[Excerpts from a dataset]
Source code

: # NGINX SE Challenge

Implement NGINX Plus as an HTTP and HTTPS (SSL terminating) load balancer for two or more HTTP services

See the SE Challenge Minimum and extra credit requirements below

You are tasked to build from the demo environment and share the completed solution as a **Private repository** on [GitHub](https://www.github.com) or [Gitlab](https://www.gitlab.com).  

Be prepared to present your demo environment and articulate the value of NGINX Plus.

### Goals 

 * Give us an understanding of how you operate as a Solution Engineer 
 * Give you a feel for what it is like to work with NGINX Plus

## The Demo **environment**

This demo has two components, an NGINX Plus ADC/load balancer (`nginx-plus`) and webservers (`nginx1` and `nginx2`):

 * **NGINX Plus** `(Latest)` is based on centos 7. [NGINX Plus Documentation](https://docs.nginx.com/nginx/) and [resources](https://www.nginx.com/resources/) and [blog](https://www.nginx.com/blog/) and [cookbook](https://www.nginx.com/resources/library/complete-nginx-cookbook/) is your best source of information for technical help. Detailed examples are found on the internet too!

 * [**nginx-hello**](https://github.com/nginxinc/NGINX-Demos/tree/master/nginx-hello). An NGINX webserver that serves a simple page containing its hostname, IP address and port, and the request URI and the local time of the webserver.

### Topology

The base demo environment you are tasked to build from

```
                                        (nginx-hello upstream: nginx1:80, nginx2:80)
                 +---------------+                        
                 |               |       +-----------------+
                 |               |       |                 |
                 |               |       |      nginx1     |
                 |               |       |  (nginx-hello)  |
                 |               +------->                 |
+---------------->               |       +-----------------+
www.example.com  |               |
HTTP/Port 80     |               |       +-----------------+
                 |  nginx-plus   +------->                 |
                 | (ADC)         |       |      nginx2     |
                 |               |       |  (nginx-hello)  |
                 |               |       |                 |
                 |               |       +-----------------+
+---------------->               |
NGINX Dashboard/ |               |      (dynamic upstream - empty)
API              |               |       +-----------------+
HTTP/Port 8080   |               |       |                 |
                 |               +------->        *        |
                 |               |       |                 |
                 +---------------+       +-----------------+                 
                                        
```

What is expected | The lines from the top of the data above down to the line containing "You are tasked to build from the" are to be copied exactly; no other line should appear.

Exercise answer |
Source code

: # NGINX SE Challenge

Implement NGINX Plus as an HTTP and HTTPS (SSL terminating) load balancer for two or more HTTP services

See the SE Challenge Minimum and extra credit requirements below

You are tasked to build from the demo environment and share the completed solution as a **Private repository** on [GitHub](https://www.github.com) or [Gitlab](https://www.gitlab.com).  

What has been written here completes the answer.